- **PROBLEM TO SOLVE**
Nothing but the lines from the one containing "fx_px: 1027" through the one containing "f_number: 5.6", both included, should be given again, each exactly as written below.

(ENTRIES PROVIDED)

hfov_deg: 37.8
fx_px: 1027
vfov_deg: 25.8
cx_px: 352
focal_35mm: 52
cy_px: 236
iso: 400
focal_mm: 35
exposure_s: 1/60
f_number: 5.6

(End ENTRIES PROVIDED)
(ENTRIES PROVIDED)

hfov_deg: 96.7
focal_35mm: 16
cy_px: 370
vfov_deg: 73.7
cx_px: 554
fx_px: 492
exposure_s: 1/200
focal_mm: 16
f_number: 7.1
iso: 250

(End ENTRIES PROVIDED)

- **WORKED SOLUTION**
fx_px: 1027
vfov_deg: 25.8
cx_px: 352
focal_35mm: 52
cy_px: 236
iso: 400
focal_mm: 35
exposure_s: 1/60
f_number: 5.6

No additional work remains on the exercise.